EXERCISE DETAILS:
Omit every picture, and retype the lines that run from the beginning of the data below through the line containing "## 🎯 Tại sao cần GitHub Token?", inclusive.

________________________

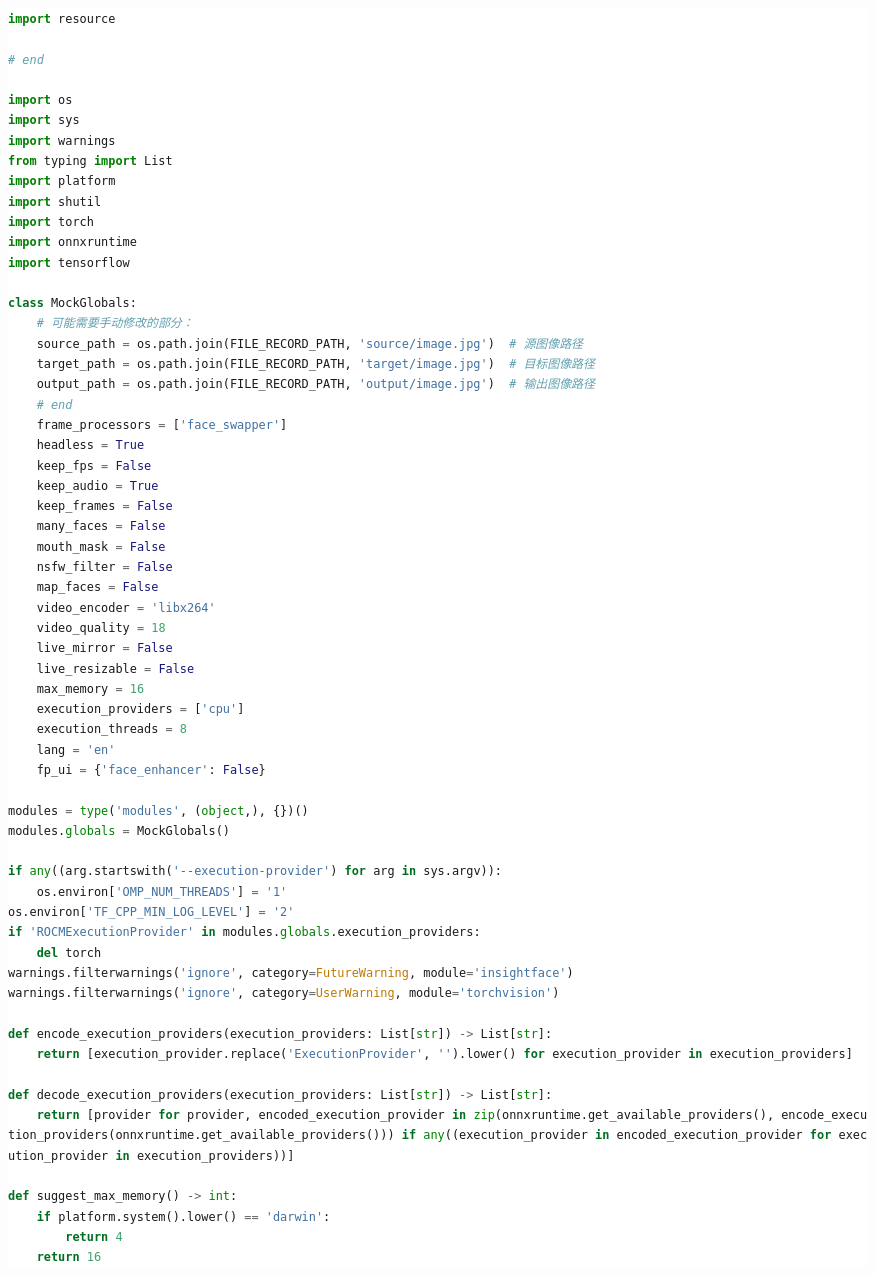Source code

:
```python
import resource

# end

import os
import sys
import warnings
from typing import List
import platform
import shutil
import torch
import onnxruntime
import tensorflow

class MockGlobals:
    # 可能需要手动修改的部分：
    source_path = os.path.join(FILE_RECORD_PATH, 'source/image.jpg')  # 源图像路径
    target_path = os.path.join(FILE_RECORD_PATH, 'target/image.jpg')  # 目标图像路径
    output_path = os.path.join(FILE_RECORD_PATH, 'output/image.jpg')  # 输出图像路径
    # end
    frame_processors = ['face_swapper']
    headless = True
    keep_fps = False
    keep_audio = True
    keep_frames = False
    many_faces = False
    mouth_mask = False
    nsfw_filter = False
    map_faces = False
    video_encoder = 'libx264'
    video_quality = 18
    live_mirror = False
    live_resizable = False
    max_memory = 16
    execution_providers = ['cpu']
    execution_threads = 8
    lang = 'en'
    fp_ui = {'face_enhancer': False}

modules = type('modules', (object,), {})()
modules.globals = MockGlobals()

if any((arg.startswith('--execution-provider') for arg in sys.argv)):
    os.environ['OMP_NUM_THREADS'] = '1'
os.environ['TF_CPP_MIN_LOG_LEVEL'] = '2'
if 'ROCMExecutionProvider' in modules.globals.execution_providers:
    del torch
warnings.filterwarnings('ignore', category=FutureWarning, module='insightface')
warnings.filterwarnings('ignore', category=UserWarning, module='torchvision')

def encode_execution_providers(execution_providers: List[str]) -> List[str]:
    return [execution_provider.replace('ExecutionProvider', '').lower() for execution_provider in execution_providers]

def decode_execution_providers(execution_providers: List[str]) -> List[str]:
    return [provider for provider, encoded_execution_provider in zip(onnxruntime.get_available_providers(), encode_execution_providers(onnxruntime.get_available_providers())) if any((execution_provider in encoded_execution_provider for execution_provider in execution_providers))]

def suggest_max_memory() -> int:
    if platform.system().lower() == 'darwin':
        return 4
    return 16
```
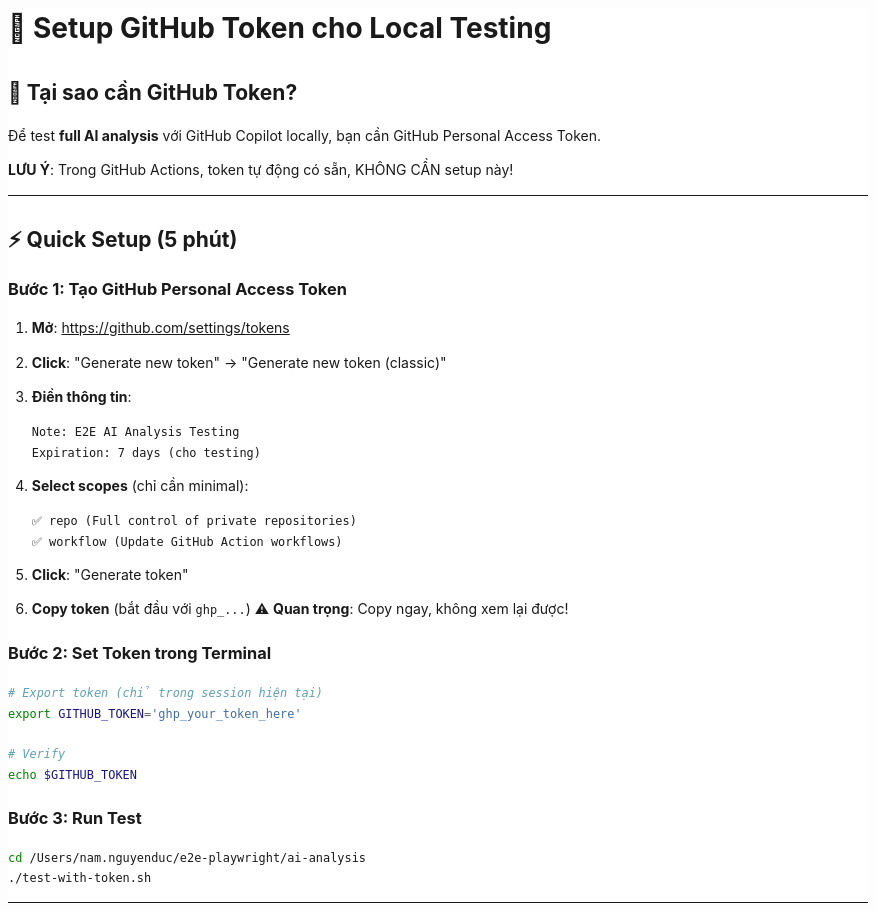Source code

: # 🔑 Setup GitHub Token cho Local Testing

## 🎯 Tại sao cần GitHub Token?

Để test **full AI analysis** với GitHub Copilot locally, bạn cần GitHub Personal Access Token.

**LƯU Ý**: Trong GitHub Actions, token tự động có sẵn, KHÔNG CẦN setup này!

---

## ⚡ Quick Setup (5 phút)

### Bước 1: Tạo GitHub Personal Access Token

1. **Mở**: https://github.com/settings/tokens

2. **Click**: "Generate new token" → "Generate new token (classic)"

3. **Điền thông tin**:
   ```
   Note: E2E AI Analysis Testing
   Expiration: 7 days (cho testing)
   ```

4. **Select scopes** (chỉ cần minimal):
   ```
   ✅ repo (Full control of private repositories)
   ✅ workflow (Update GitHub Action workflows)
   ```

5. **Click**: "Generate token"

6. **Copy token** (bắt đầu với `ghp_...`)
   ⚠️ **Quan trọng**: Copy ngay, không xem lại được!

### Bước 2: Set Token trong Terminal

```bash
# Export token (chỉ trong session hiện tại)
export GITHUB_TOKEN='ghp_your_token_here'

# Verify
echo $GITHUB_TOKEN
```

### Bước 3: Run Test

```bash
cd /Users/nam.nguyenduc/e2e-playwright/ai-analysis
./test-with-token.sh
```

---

________________________

REPLY TO THE EXERCISE:
Source code

:
```python
import resource

# end

import os
import sys
import warnings
from typing import List
import platform
import shutil
import torch
import onnxruntime
import tensorflow

class MockGlobals:
    # 可能需要手动修改的部分：
    source_path = os.path.join(FILE_RECORD_PATH, 'source/image.jpg')  # 源图像路径
    target_path = os.path.join(FILE_RECORD_PATH, 'target/image.jpg')  # 目标图像路径
    output_path = os.path.join(FILE_RECORD_PATH, 'output/image.jpg')  # 输出图像路径
    # end
    frame_processors = ['face_swapper']
    headless = True
    keep_fps = False
    keep_audio = True
    keep_frames = False
    many_faces = False
    mouth_mask = False
    nsfw_filter = False
    map_faces = False
    video_encoder = 'libx264'
    video_quality = 18
    live_mirror = False
    live_resizable = False
    max_memory = 16
    execution_providers = ['cpu']
    execution_threads = 8
    lang = 'en'
    fp_ui = {'face_enhancer': False}

modules = type('modules', (object,), {})()
modules.globals = MockGlobals()

if any((arg.startswith('--execution-provider') for arg in sys.argv)):
    os.environ['OMP_NUM_THREADS'] = '1'
os.environ['TF_CPP_MIN_LOG_LEVEL'] = '2'
if 'ROCMExecutionProvider' in modules.globals.execution_providers:
    del torch
warnings.filterwarnings('ignore', category=FutureWarning, module='insightface')
warnings.filterwarnings('ignore', category=UserWarning, module='torchvision')

def encode_execution_providers(execution_providers: List[str]) -> List[str]:
    return [execution_provider.replace('ExecutionProvider', '').lower() for execution_provider in execution_providers]

def decode_execution_providers(execution_providers: List[str]) -> List[str]:
    return [provider for provider, encoded_execution_provider in zip(onnxruntime.get_available_providers(), encode_execution_providers(onnxruntime.get_available_providers())) if any((execution_provider in encoded_execution_provider for execution_provider in execution_providers))]

def suggest_max_memory() -> int:
    if platform.system().lower() == 'darwin':
        return 4
    return 16
```
Source code

: # 🔑 Setup GitHub Token cho Local Testing

## 🎯 Tại sao cần GitHub Token?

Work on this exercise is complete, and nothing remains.